It turns out you can be too thin—especially if you’re a
nanoscale battery. Researchers from NIST; the University of Maryland, College
Park; and Sandia National Laboratories built a series of nanowire batteries to
demonstrate that the thickness of the electrolyte layer can dramatically affect
the performance of the battery, effectively setting a lower limit to the size
of the tiny power sources. The results are important because battery size and
performance are key to the development of autonomous
MEMS—microelectromechanical machines—which have potentially revolutionary
applications in a wide range of fields.
MEMS devices, which can be as small as tens of micrometers,
have been proposed for many applications in medicine and industrial monitoring,
but they generally need a small, long-lived, fast-charging battery for a power
source. Present battery technology makes it impossible to build these machines
much smaller than a millimeter—most of which is the battery itself—which makes
the devices terribly inefficient.
NIST researcher Alec Talin and his colleagues created a
veritable forest of tiny—about 7 um tall and 800 nm wide—solid-state lithium
ion batteries to see just how small they could be made with existing materials
and to test their performance.
Starting with silicon nanowires, the researchers deposited
layers of metal (for a contact), cathode material, electrolyte, and anode
materials with various thicknesses to form the miniature batteries.
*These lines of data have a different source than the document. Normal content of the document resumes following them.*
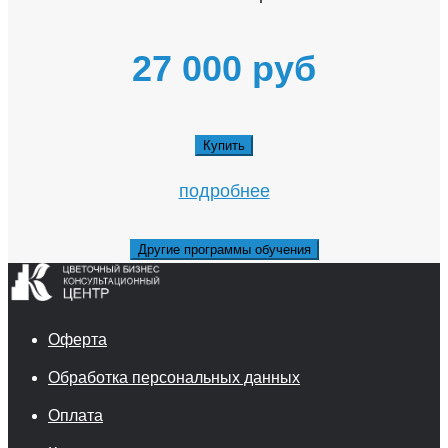
27 000 руб
Купить
подробнее
Другие программы обучения
Оферта
Обработка персональных данных
Оплата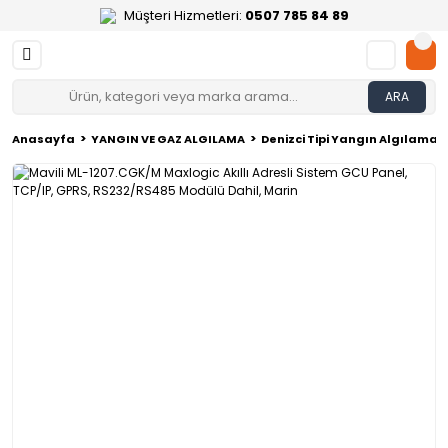
Müşteri Hizmetleri:
0507 785 84 89
ARA
Anasayfa
YANGIN VE GAZ ALGILAMA
Denizci Tipi Yangın Algılama 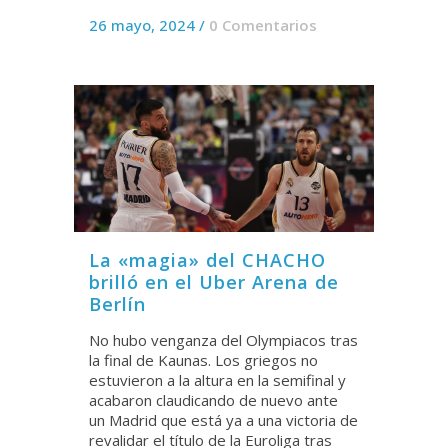
26 mayo, 2024
/
0 Comentarios
La «magia» del CHACHO
brilló en el Uber Arena de
Berlín
No hubo venganza del Olympiacos tras
la final de Kaunas. Los griegos no
estuvieron a la altura en la semifinal y
acabaron claudicando de nuevo ante
un Madrid que está ya a una victoria de
revalidar el título de la Euroliga tras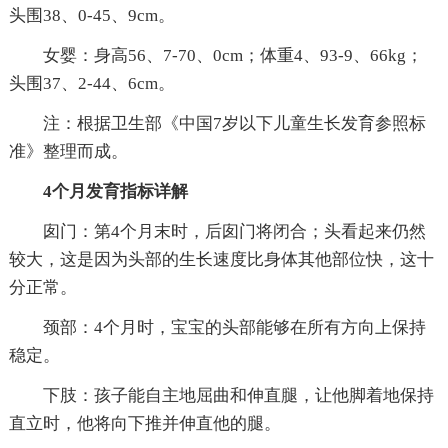
头围38、0-45、9cm。
女婴：身高56、7-70、0cm；体重4、93-9、66kg；
头围37、2-44、6cm。
注：根据卫生部《中国7岁以下儿童生长发育参照标
准》整理而成。
4个月发育指标详解
囱门：第4个月末时，后囱门将闭合；头看起来仍然
较大，这是因为头部的生长速度比身体其他部位快，这十
分正常。
颈部：4个月时，宝宝的头部能够在所有方向上保持
稳定。
下肢：孩子能自主地屈曲和伸直腿，让他脚着地保持
直立时，他将向下推并伸直他的腿。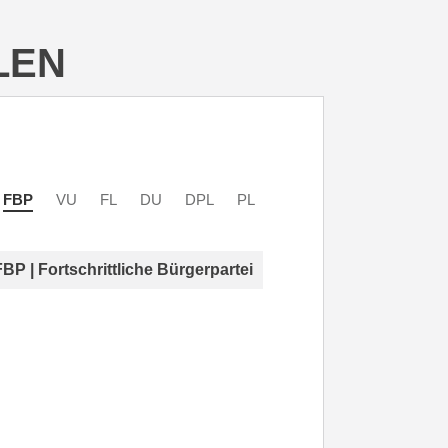
LEN
FBP
VU
FL
DU
DPL
PL
FBP | Fortschrittliche Bürgerpartei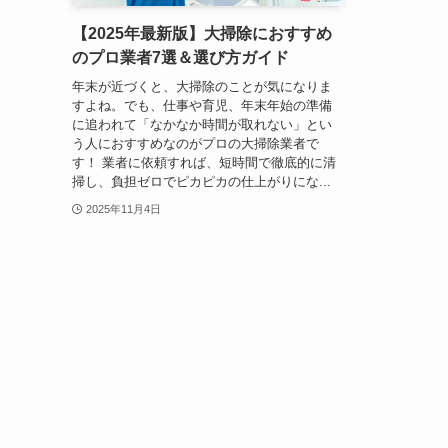
【2025年最新版】大掃除におすすめ
のプロ業者7選＆選び方ガイド
年末が近づくと、大掃除のことが気になりま
すよね。でも、仕事や育児、年末年始の準備
に追われて「なかなか時間が取れない」とい
う人におすすめなのがプロの大掃除業者で
す！ 業者に依頼すれば、短時間で徹底的に清
掃し、負担ゼロでピカピカの仕上がりにな...
2025年11月4日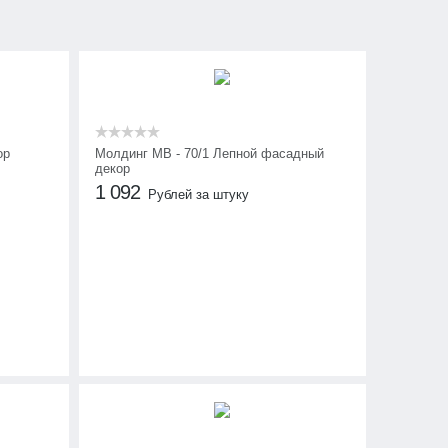
ор
Молдинг МВ - 70/1 Лепной фасадный
декор
1 092
Рублей за штуку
They used a
transmission electron microscope (TEM) to observe the flow of current
throughout the batteries and watch the materials inside them change as they
charged and discharged.
The team found that when the thickness of the electrolyte
film falls below a threshold of about 200 nm, the electrons can jump the
electrolyte border instead of flowing through the wire to the device and on to
the cathode. Electrons taking the short way through the electrolyte—a short
circuit—cause the electrolyte to break down and the battery to quickly discharge.
“What isn’t clear is exactly why the electrolyte breaks
down,” says Talin. “But what is clear is that we need to develop a new
electrolyte if we are going to construct smaller batteries. The predominant
material, LiPON, just won’t work at the thicknesses necessary to make practical
high-energy-density rechargeable batteries for autonomous MEMS.”